Page text:

☆ ☆ ☆ ☆ ☆ ☆ ☆

Sacre BLEU Score¶

Module Interface¶

class torchmetrics.text.SacreBLEUScore(n_gram=4, smooth=False, tokenize='13a', lowercase=False, weights=None, **kwargs)[source]¶

Calculate BLEU score of machine translated text with one or more references.

This implementation follows the behaviour of SacreBLEU. The SacreBLEU implementation differs from the NLTK BLEU implementation in tokenization techniques.

As input to forward and update the metric accepts the following input:

preds (Sequence): An iterable of machine translated corpus
target (Sequence): An iterable of iterables of reference corpus

As output of forward and compute the metric returns the following output:

sacre_bleu (Tensor): A tensor with the SacreBLEU Score

Note

In the original SacreBLEU, references are passed as a list of reference sets (grouped by reference index). In TorchMetrics, references are passed grouped per prediction (each prediction has its own list of references).

For example:

# Predictions
preds = ['The dog bit the man.', "It wasn't surprising.", 'The man had just bitten him.']

# Original SacreBLEU:
refs = [
    ['The dog bit the man.', 'It was not unexpected.', 'The man bit him first.'], # First set
    ['The dog had bit the man.', 'No one was surprised.', 'The man had bitten the dog.'], # Second set
]

# TorchMetrics SacreBLEU:
target = [
    ['The dog bit the man.', 'The dog had bit the man.'], # References for first prediction
    ['It was not unexpected.', 'No one was surprised.'], # References for second prediction
    ['The man bit him first.', 'The man had bitten the dog.'], # References for third prediction
]

Parameters:

n_gram¶ (int) – Gram value ranged from 1 to 4
smooth¶ (bool) – Whether to apply smoothing, see SacreBLEU
tokenize¶ (Literal['none', '13a', 'zh', 'intl', 'char', 'ja-mecab', 'ko-mecab', 'flores101', 'flores200']) – Tokenization technique to be used. Choose between 'none', '13a', 'zh', 'intl', 'char', 'ja-mecab', 'ko-mecab', 'flores101' and 'flores200'.

☆ ☆ ☆ ☆ ☆ ☆ ☆

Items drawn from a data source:
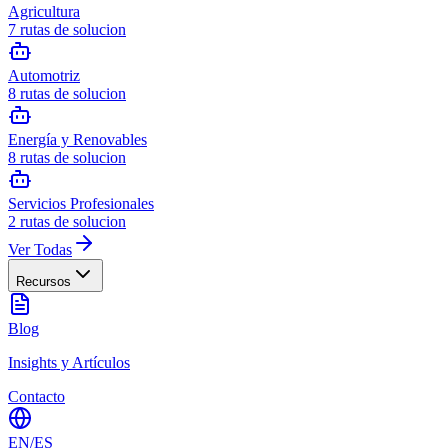
Agricultura
7
rutas de solucion
Automotriz
8
rutas de solucion
Energía y Renovables
8
rutas de solucion
Servicios Profesionales
2
rutas de solucion
Ver Todas
Recursos
Blog
Insights y Artículos
Contacto
EN
/
ES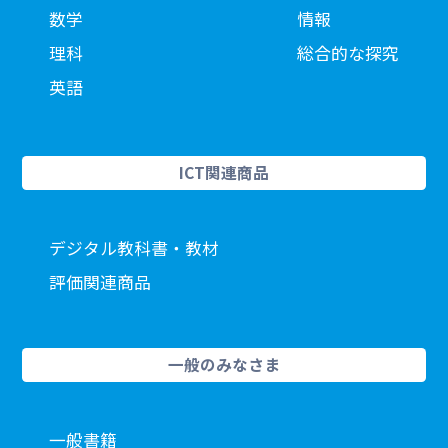
数学
情報
理科
総合的な探究
英語
ICT関連商品
デジタル教科書・教材
評価関連商品
一般のみなさま
一般書籍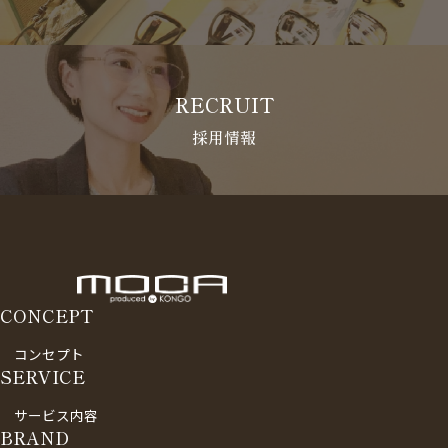
RECRUIT
採用情報
CONCEPT
コンセプト
SERVICE
サービス内容
BRAND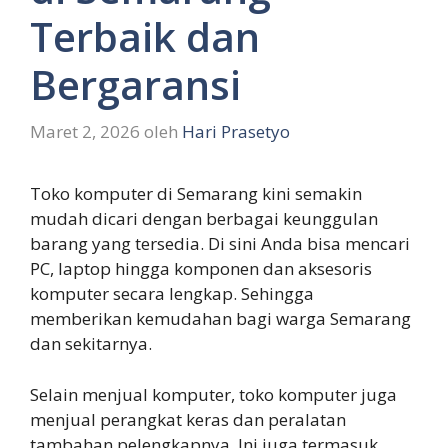
Terbaik dan
Bergaransi
Maret 2, 2026
oleh
Hari Prasetyo
Toko komputer di Semarang kini semakin
mudah dicari dengan berbagai keunggulan
barang yang tersedia. Di sini Anda bisa mencari
PC, laptop hingga komponen dan aksesoris
komputer secara lengkap. Sehingga
memberikan kemudahan bagi warga Semarang
dan sekitarnya.
Selain menjual komputer, toko komputer juga
menjual perangkat keras dan peralatan
tambahan pelengkapnya. Ini juga termasuk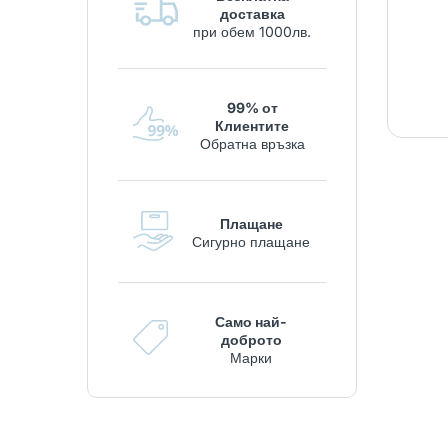
доставка
при обем 1000лв.
99% от
Клиентите
Обратна връзка
Плащане
Сигурно плащане
Само най-
доброто
Марки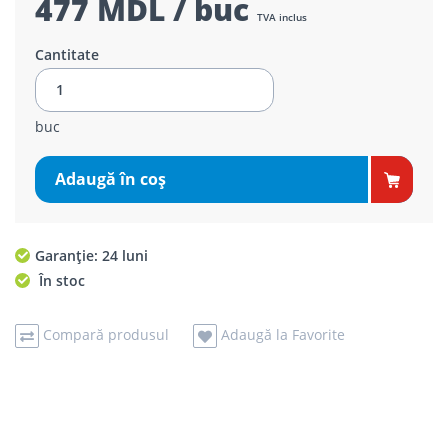
477 MDL / buc
TVA inclus
Cantitate
buc
Adaugă în coş
Garanție: 24 luni
În stoc
Compară produsul
Adaugă la Favorite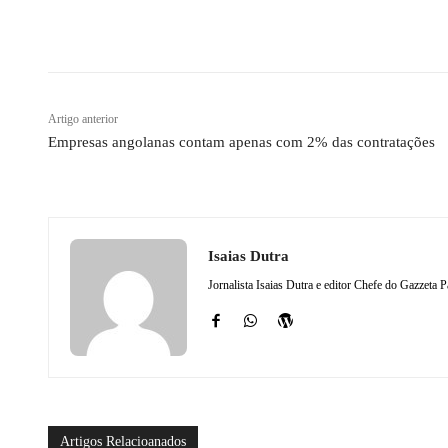
Compartilhado
Artigo anterior
Empresas angolanas contam apenas com 2% das contratações
Isaias Dutra
Jornalista Isaias Dutra e editor Chefe do Gazzeta P
Artigos Relacioanados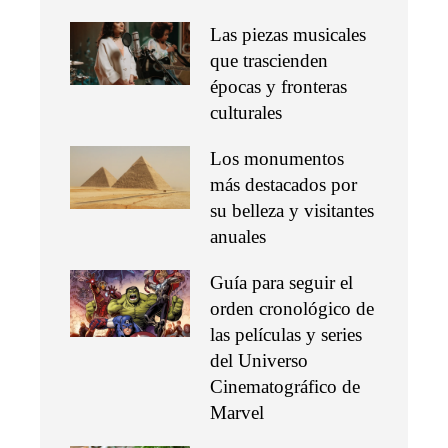
Las piezas musicales
que trascienden
épocas y fronteras
culturales
Los monumentos
más destacados por
su belleza y visitantes
anuales
Guía para seguir el
orden cronológico de
las películas y series
del Universo
Cinematográfico de
Marvel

☆ ☆ ☆ ☆ ☆ ☆ ☆

What is expected: Please duplicate the part of the SacreBLEU documentation above that runs from "preds (Sequence): An" down to "list of references).", keeping every word unchanged.

Problem solution:
preds (Sequence): An iterable of machine translated corpus
target (Sequence): An iterable of iterables of reference corpus

As output of forward and compute the metric returns the following output:

sacre_bleu (Tensor): A tensor with the SacreBLEU Score

Note

In the original SacreBLEU, references are passed as a list of reference sets (grouped by reference index). In TorchMetrics, references are passed grouped per prediction (each prediction has its own list of references).